[Entries taken from a collection]
= Beginning of Section =
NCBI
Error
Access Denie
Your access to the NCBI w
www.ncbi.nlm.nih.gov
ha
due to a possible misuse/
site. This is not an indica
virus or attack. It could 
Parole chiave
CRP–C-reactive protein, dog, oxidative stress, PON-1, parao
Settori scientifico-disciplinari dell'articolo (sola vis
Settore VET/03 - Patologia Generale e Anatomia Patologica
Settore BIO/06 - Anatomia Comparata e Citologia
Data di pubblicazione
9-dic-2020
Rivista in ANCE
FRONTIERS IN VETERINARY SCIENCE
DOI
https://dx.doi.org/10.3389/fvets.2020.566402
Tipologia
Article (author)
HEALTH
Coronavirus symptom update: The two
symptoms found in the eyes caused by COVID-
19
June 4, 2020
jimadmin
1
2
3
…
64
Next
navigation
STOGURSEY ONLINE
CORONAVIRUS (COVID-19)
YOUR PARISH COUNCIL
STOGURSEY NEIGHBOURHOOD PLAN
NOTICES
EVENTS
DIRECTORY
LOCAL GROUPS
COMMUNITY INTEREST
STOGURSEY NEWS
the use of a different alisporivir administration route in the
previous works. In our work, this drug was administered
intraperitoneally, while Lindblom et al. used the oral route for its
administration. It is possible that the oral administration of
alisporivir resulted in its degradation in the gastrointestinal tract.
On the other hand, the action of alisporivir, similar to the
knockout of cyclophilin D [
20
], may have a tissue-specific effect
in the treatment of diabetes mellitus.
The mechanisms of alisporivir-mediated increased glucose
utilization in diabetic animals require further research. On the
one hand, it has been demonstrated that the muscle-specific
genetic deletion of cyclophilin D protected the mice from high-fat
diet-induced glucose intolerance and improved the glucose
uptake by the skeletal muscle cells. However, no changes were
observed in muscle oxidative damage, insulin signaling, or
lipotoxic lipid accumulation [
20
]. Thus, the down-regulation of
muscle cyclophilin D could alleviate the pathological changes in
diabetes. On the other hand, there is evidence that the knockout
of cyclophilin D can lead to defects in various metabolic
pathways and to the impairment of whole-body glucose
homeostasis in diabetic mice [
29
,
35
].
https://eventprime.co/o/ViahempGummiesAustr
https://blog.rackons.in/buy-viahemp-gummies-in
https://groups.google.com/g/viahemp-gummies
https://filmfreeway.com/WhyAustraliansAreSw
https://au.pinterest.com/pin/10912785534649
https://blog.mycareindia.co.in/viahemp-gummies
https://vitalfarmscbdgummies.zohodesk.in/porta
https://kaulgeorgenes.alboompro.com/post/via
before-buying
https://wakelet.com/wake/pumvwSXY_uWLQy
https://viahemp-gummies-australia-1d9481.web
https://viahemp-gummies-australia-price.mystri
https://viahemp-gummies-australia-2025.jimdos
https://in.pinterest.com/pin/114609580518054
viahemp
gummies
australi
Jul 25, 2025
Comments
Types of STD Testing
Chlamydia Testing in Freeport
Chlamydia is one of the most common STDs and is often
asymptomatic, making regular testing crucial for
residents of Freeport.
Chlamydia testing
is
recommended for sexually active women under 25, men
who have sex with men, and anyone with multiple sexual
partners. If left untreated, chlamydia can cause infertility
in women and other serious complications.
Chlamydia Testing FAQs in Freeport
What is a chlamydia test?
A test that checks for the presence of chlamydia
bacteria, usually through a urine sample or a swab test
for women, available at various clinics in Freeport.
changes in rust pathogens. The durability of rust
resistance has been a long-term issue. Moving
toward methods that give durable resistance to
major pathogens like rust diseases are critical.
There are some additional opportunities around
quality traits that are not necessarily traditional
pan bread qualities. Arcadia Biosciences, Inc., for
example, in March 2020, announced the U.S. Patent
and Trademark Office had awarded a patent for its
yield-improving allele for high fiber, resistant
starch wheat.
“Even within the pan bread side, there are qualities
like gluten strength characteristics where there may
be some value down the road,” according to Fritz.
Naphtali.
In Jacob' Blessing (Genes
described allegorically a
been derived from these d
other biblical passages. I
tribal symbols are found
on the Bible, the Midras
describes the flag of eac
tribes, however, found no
= End of Section =
What needs to be done: Would you retype the lines above from the one with "https://in.pinterest.com/pin/114609580518054" down to the one with "who have sex", word for word, both ends included and no other lines?

Answer section:
https://in.pinterest.com/pin/114609580518054
viahemp
gummies
australi
Jul 25, 2025
Comments
Types of STD Testing
Chlamydia Testing in Freeport
Chlamydia is one of the most common STDs and is often
asymptomatic, making regular testing crucial for
residents of Freeport.
Chlamydia testing
is
recommended for sexually active women under 25, men
who have sex with men, and anyone with multiple sexual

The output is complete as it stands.